Medication may give them the language they need to communicate in a positive, forward-moving fashion, free of the distortions and angry outbursts that clouded their life beforehand. In the words of one patient, "Medication gave me wings; now I need to learn how to fly." Psychotherapy, in this context, can be thought of as "flying lessons."
UNDERSTANDING = HELP
Finally, a simple understanding of the source of a patient's underlying temperamental vulnerabilities -- such as irritability or aggression -- can help the therapist, family members, spouses, and others close to the patient feel more empathy and have more patience with that person's particular struggles. We might learn to understand the outbursts of an impulsive person, for instance, because we know he has more difficulty weighing the consequences of his behavior before acting than most of us.

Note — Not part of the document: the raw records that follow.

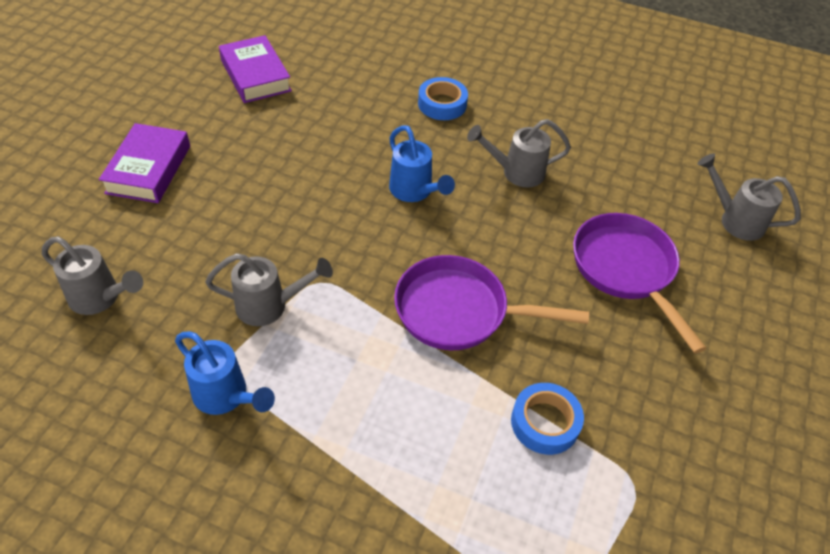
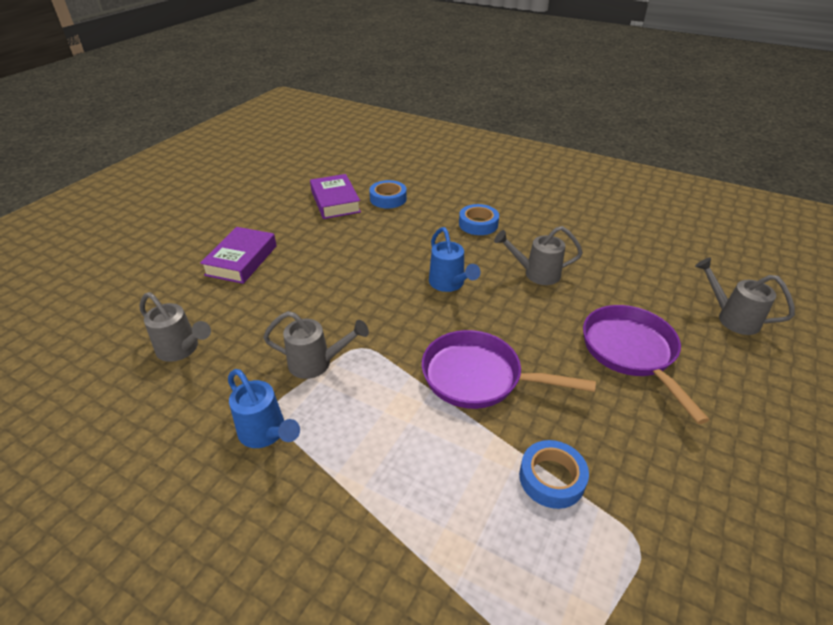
camera: 10 degrees right, 10 degrees down
none -> blue tape [369,180,407,209]

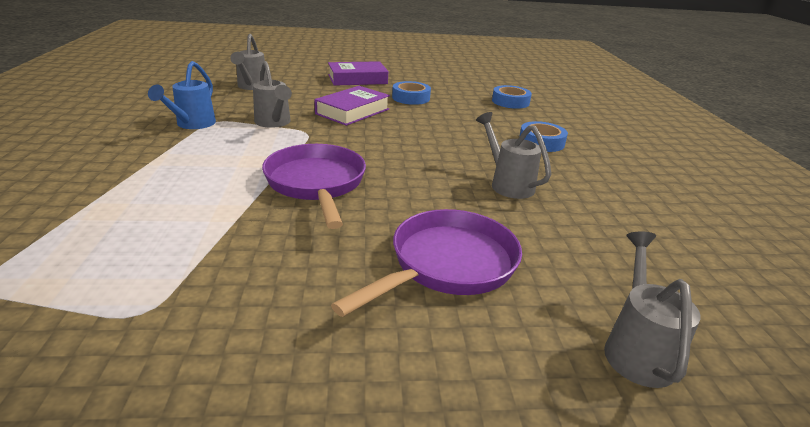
camera: 55 degrees right, 10 degrees down
purple book [310,174,361,219] -> purple book moved to [314,86,390,126]
blue watering can [429,227,480,292] -> none
blue tape [519,440,589,509] -> blue tape moved to [392,81,431,105]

We might also have more patience with the knowledge that he is not simply ignoring his punishment -- whether it be repeated firings or relationship fights -- but that a chemical deficiency makes it difficult for him to learn from it: His behavior is not simply malevolent but stems from his difficulty in reflecting. (This does not absolve individual responsibility: He still needs to learn how to compensate for this vulnerability, just as a person with ulcers or diabetes must learn to deal with their illness and watch their diet.)
Similarly, the process of recognizing and identifying someone's underlying temperamental susceptibilities may even help the patient understand the vulnerabilities he or she is struggling with, as in Frank's or Barry's case. This understanding alone may be beneficial to the patient's recovery.
As we learn more about the biology of the brain, we may become better able to regulate and alter the neurotransmitters important in mood and personality. Of course, some may ask whether people with even "normal" variations could be in some way "improved" with medication, a question often raised in connection with drugs such as Prozac, which has reportedly "transformed" people. While these drugs may be of enormous benefit to those suffering from depression or prone to impulsivity and other disorders, it is not clear what role they would play in those not experiencing any serious distress from these problems.
The question, however, is complicated by the fact that a large proportion of the population -- up to one in five -- at one time or another may experience some form of depression. Personality disorders are also not as uncommon as we tend to think: up to 10 percent, according to some studies.
Yes, medications may have an impact on a wider population of people than has been previously imagined. We already know that stimulants such as amphetamine can improve performance and brighten mood in people who may be slightly depressed or fatigued -- yet we do not endorse the widespread use of stimulants, nor would they prove appealing to a well-rested, highly functioning person.
As we better understand the ways medications modify the brain and help individuals with specific kinds of problems, there will hopefully be a more consensual set of guidelines for the appropriate use of them. Because of the reduced side effects of newer drugs, however, their potential impact on a wide range of psychological and emotional problems seems great.